Picks and Pans Review: The Duck Factory

UPDATED 04/16/1984 at 01:00 AM EST Originally published 04/16/1984 at 01:00 AM EST

NBC (Thursdays, 9:30 p.m. ET)

Here's something to love, a sitcom set in a cartoon studio. It's every bit as wholesome as it sounds, but wry too. Comedian Jim Carrey (whose last major showbiz credit was dating Linda Ronstadt) is the fresh-faced star. We're not just talking white bread, we're talking Wonder bread. He arrives in Hollywood from Duluth with wide eyes and wider dimples to work in Buddy Winkler's cartoon studio. But as he knocks on the front door, Buddy the boss is being carried out the back in a coffin. "I'm here to see Mr. Winkler," Jim says. "I don't know if they'll open it up just for you," says co-star Nancy (Rhoda) Lane.
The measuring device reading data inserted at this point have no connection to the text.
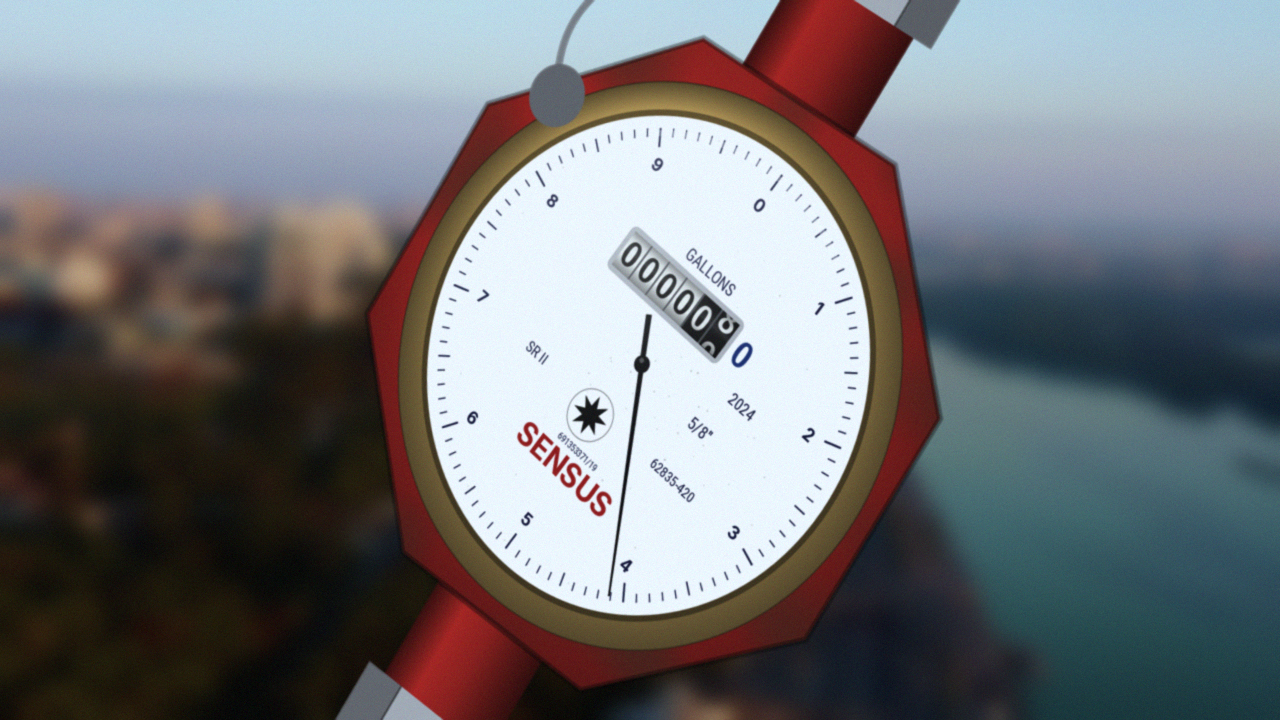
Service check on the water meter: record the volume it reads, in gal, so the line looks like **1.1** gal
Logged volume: **84.1** gal
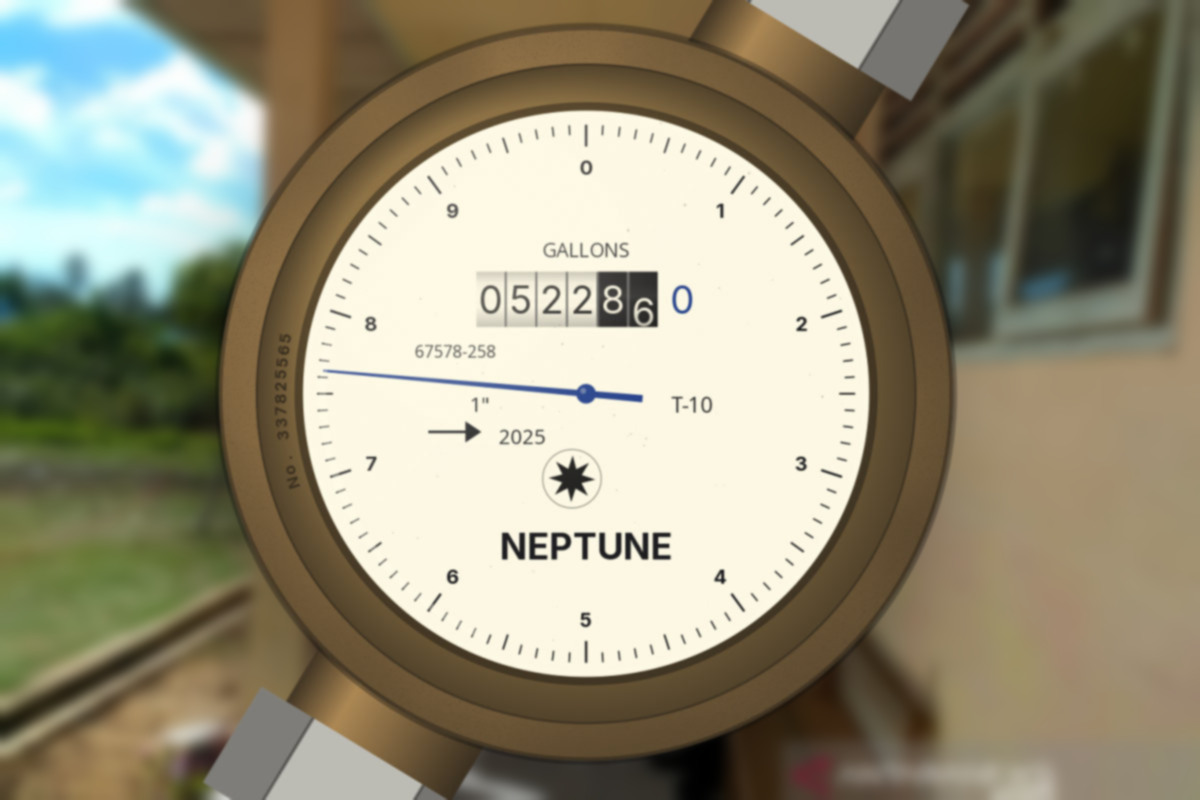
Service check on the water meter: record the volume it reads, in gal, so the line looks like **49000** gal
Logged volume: **522857.6** gal
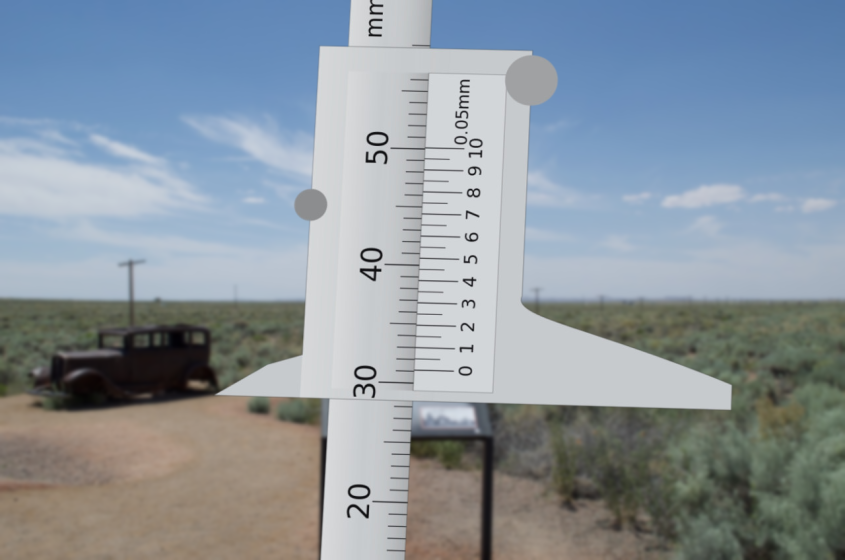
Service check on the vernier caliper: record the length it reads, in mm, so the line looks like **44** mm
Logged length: **31.1** mm
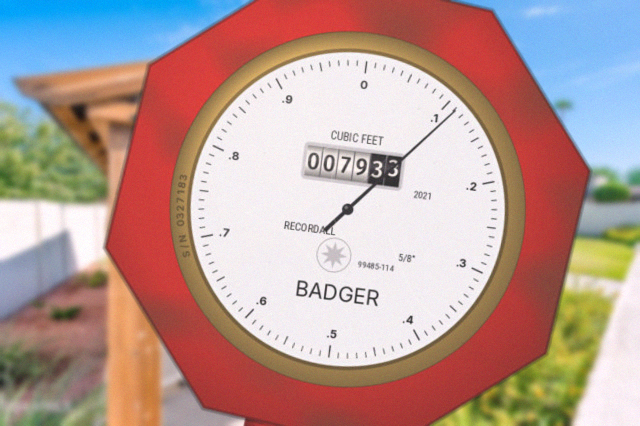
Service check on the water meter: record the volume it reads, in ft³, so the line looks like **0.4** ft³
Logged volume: **7933.11** ft³
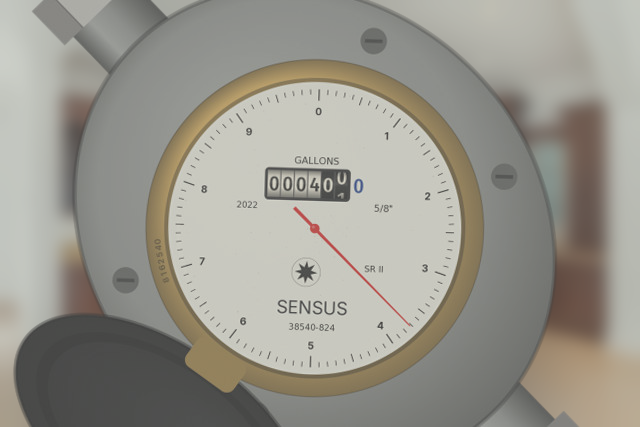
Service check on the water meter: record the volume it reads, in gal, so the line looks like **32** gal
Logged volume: **4003.7** gal
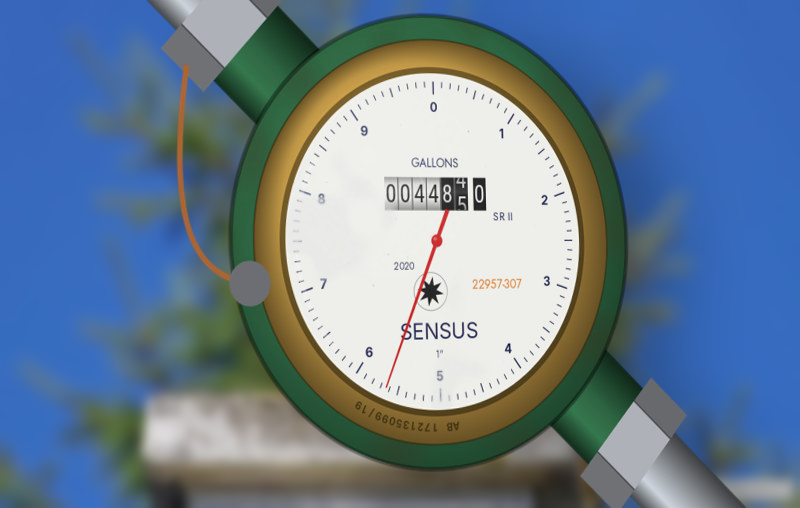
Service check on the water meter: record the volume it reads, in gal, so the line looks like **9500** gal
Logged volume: **44845.6** gal
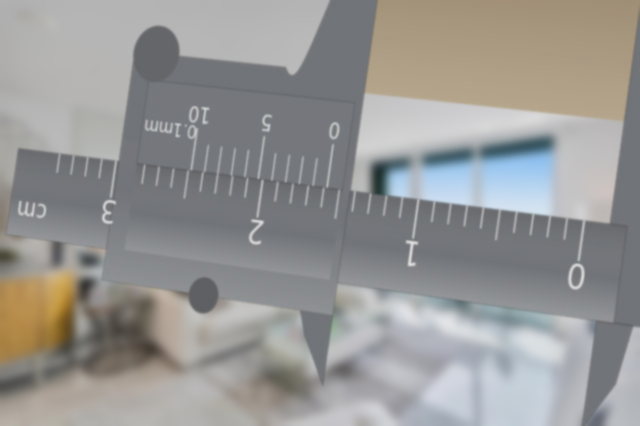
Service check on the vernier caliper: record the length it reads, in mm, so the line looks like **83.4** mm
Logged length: **15.8** mm
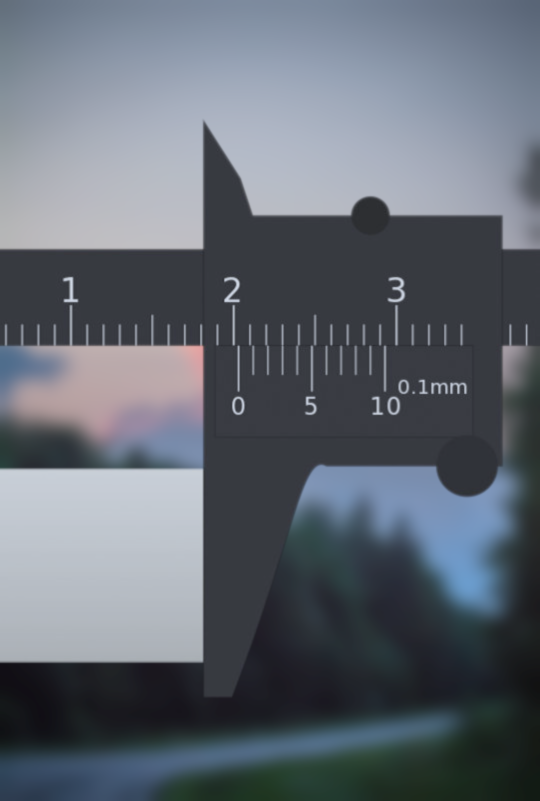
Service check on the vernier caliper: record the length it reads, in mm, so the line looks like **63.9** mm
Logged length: **20.3** mm
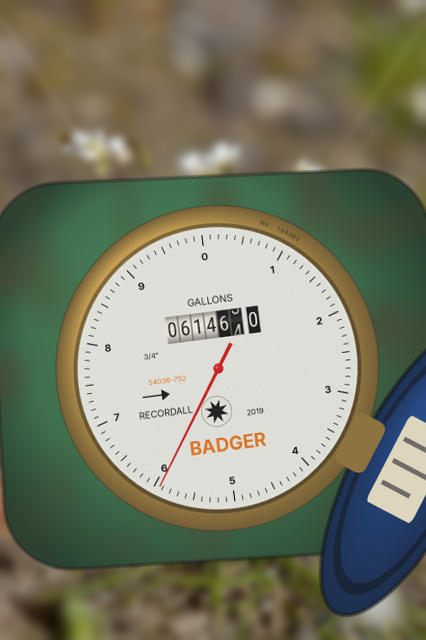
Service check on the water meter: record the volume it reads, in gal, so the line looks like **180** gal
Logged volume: **614635.9** gal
Jim goes along to the funeral, where the staff tries and fails to find anything nice to say about their leader. Then Carrey goes to work. He sits in awe at the feats of his boyhood hero, Jack Gilford, as the aging and adorable gent who animates Dippy Duck. And when Buddy's dizzy-blonde widow tries to sell the studio, Jim gives an impassioned plea for the duck: "You bring this little guy to millions of people every week." His breathlessness needs to be tempered a little as the series moves on; it's offset in the premiere by all the death jokes. The ensemble—rounded out with a bitchy new boss, a gag writer, whose credits include cocktail napkins, and Wally, the voice of Dippy Duck—should shine if the scripts are good. There is reason for hope: The Duck Factory is brought to you by MTM, the same people who created Mary Tyler Moore. Well worth watching.